Calderon announced the duty-free import of 650,000 metric tons of white maize from the United States, plus a "gentlemen's agreement" with some tortilla distributors to cap prices at 76 cents (U.S.) a kilogram.
The plan to import maize enraged Mexico's farmers. Since the inception of NAFTA in 1994, they have felt their government has allowed cheap U.S. grain imports, heavily subsidized by U.S. taxpayers, and the elimination of government price supports to destroy their livelihoods, driving millions of them off the land.
Some distributors announced they would refuse to honor the price caps. But Wal-Mart, by far the largest retailer in Mexico, began selling tortillas at three-fourths to one-half the price of others, sparking fears that its actions will wipe out even more small distributors than it already has.
Environmental groups pointed out the danger of genetically modified imported grain.
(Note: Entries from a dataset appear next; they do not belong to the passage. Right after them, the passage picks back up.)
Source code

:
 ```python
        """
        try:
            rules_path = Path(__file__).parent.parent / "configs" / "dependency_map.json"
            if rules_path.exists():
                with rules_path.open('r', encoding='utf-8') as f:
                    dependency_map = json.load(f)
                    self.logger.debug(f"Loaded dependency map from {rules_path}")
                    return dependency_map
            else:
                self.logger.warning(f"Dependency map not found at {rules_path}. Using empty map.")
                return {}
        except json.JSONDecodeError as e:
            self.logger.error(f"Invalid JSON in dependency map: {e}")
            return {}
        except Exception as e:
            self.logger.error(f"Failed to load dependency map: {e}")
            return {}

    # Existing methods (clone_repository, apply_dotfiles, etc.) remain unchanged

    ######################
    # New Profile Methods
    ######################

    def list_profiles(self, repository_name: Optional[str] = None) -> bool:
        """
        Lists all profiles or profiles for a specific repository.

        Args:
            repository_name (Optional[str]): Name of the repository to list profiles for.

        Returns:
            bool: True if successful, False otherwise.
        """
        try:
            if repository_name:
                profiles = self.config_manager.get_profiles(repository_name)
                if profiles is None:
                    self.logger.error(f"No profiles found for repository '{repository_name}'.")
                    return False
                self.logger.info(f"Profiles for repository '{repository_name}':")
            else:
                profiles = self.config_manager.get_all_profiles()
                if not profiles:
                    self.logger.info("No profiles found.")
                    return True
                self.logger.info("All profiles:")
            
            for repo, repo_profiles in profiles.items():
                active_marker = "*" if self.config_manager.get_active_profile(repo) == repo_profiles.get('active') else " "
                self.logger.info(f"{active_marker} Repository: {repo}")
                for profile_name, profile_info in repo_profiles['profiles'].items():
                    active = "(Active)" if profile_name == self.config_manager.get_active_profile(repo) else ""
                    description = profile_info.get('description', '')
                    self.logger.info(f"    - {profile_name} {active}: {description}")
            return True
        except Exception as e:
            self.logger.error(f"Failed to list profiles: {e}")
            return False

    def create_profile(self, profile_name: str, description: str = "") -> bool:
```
From the early 1980s, the Mexican government of the Institutional Revolutionary Party (PRI) turned sharply away from long-standing policies of protectionism toward neoliberalism - free trade, privatization and public austerity. Such policies were followed by PRI presidents until 2000, and intensified by PANista Presidents Fox (2000-2006) and Calderon.
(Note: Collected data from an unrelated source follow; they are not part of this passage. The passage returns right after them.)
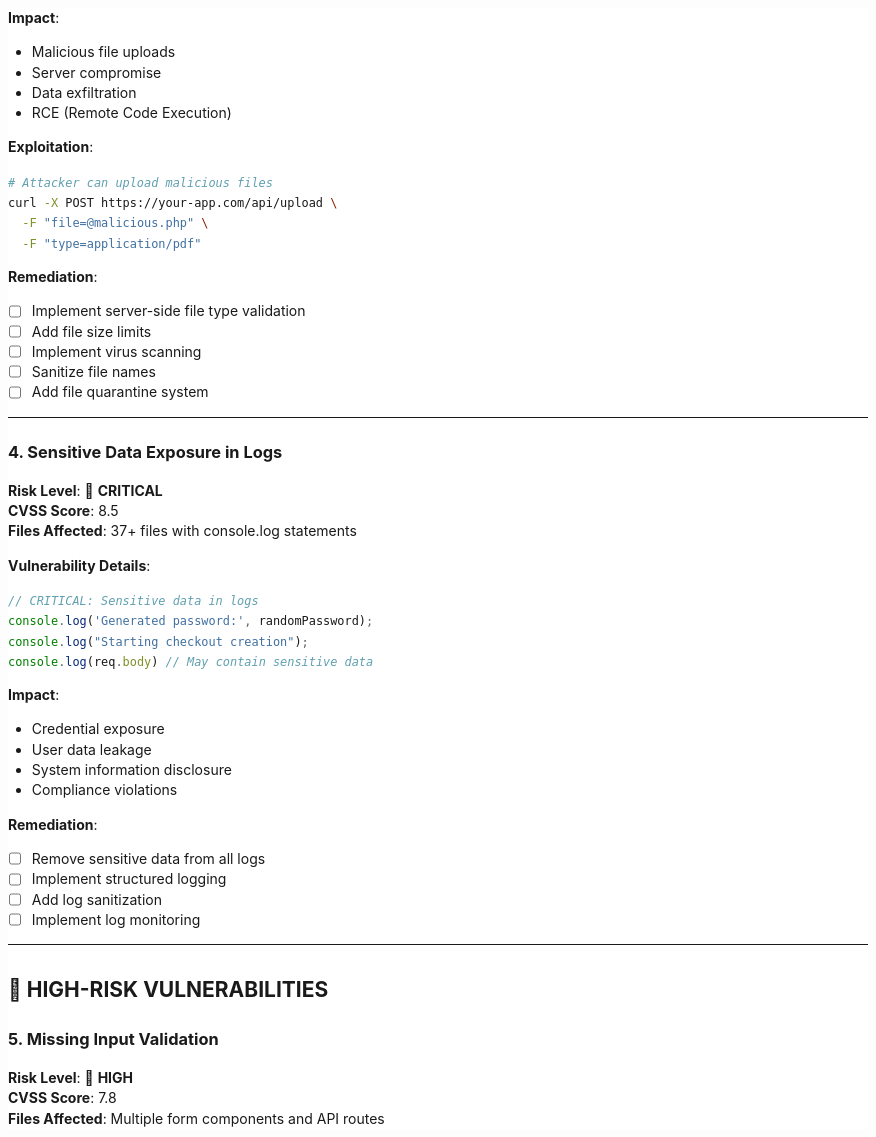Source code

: **Impact**:
- Malicious file uploads
- Server compromise
- Data exfiltration
- RCE (Remote Code Execution)

**Exploitation**:
```bash
# Attacker can upload malicious files
curl -X POST https://your-app.com/api/upload \
  -F "file=@malicious.php" \
  -F "type=application/pdf"
```

**Remediation**:
- [ ] Implement server-side file type validation
- [ ] Add file size limits
- [ ] Implement virus scanning
- [ ] Sanitize file names
- [ ] Add file quarantine system

---

### **4. Sensitive Data Exposure in Logs**
**Risk Level**: 🔴 **CRITICAL**  
**CVSS Score**: 8.5  
**Files Affected**: 37+ files with console.log statements

**Vulnerability Details**:
```typescript
// CRITICAL: Sensitive data in logs
console.log('Generated password:', randomPassword);
console.log("Starting checkout creation");
console.log(req.body) // May contain sensitive data
```

**Impact**:
- Credential exposure
- User data leakage
- System information disclosure
- Compliance violations

**Remediation**:
- [ ] Remove sensitive data from all logs
- [ ] Implement structured logging
- [ ] Add log sanitization
- [ ] Implement log monitoring

---

## 🔴 **HIGH-RISK VULNERABILITIES**

### **5. Missing Input Validation**
**Risk Level**: 🔴 **HIGH**  
**CVSS Score**: 7.8  
**Files Affected**: Multiple form components and API routes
Under NAFTA, the Mexican government hoped to attract foreign industrial investment and to expand its exports of fruits and vegetables to the U.S. and Canada, while moving farmers away from grain farming, which, in line with the classical economic theories of David Ricardo, Mexico "should not" be doing because the geography and climate of the U.S. and south-central Canada are better suited to this than Mexico's.
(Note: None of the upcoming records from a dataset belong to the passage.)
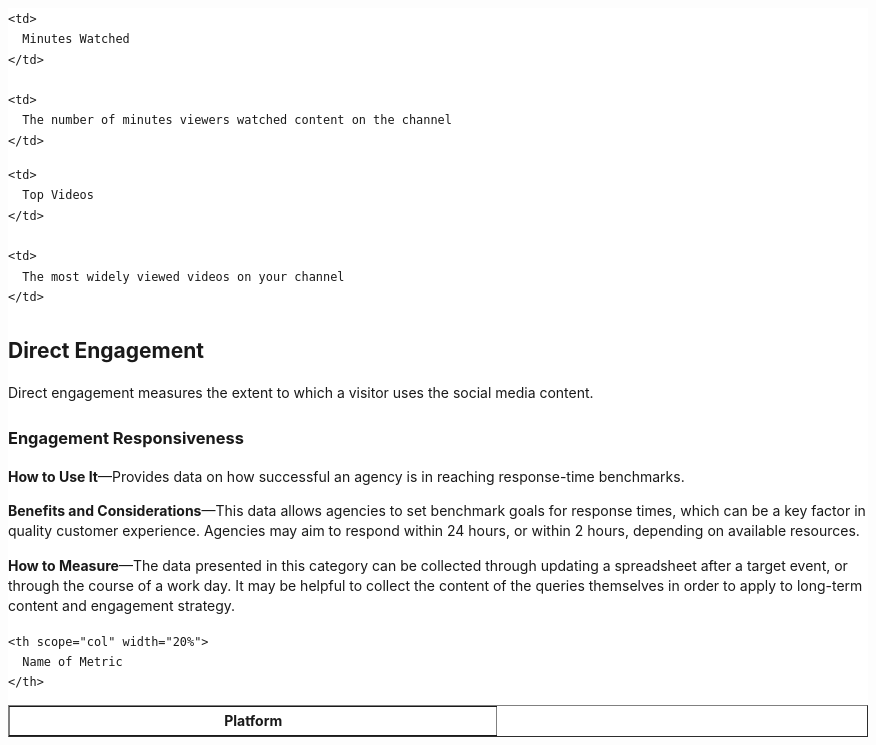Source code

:   <tr>
    <td>
    </td>
    
    <td>
      Minutes Watched
    </td>
    
    <td>
      The number of minutes viewers watched content on the channel
    </td>
  </tr>
  
  <tr>
    <td>
    </td>
    
    <td>
      Top Videos
    </td>
    
    <td>
      The most widely viewed videos on your channel
    </td>
  </tr>
</table>

 

## Direct Engagement

Direct engagement measures the extent to which a visitor uses the social media content.

### Engagement Responsiveness

**How to Use It**—Provides data on how successful an agency is in reaching response-time benchmarks.

**Benefits and Considerations**—This data allows agencies to set benchmark goals for response times, which can be a key factor in quality customer experience. Agencies may aim to respond within 24 hours, or within 2 hours, depending on available resources.

**How to Measure**—The data presented in this category can be collected through updating a spreadsheet after a target event, or through the course of a work day. It may be helpful to collect the content of the queries themselves in order to apply to long-term content and engagement strategy.

 

<table border="1" cellspacing="1" cellpadding="7">
  <tr>
    <th scope="col" width="15%">
      Platform
    </th>
    
    <th scope="col" width="20%">
      Name of Metric
    </th>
This all went awry the first day that NAFTA came into force: Jan. 1, 1994, when Native American peasants in Chiapas rose in armed rebellion, claiming that NAFTA would destroy their communities. The PRI's presidential candidate, Luis Donaldo Colosio, was assassinated in February (an event unconnected with the Chiapas rebellion). This set off a chain of events involving devaluation, disinvestment and capital flight, which nearly collapsed the Mexican fiscal house of cards.
To rescue U.S. investors, the Clinton administration organized a $50 billion loan with conditions that led then-President Zedillo to greatly speed up the pace of implementing neoliberal policies.
The results have been devastating. The government agency that used to buy 20 percent of the Mexican maize crop at a subsidized price to sell cheaply to the poor was dismantled. Neither the export-oriented crop farming nor foreign-owned factories were able to absorb the displaced grain farmers. Mexican real wages dropped drastically to less than half their 1994 value, and many businesses went broke.
As a result, economically displaced Mexicans have poured into the 'informal' economy and over the border to the U.S.
Free-trade ideologues blame the rise in maize prices on the diversion of large amounts of the U.S. harvest into ethanol. But the left, unions and farmers claim that there is also massive hoarding and speculation by big Mexican and international monopolies such as Cargill and the giant Mexican conglomerate Gruma, which is 27 percent owned by Archer-Daniels-Midland. In 2006, Cargill bought 600,000 metric tons of white maize at 1,650 pesos per metric ton at midyear and sold it in the Mexico City area for 3,500 pesos per metric ton at the end of the year.
This situation has fueled hikes in other food prices, too. And in 2008, all protective tariffs on maize and other foods, such as chickens, are supposed to disappear. Protests will only grow if massive inflation of food prices is going to make the poor majority in Mexico even poorer.
Mexico's farmers and working-class consumers have often been played off against each other in the past, but the common enemy of U.S.-inspired neoliberalism is now bringing them together.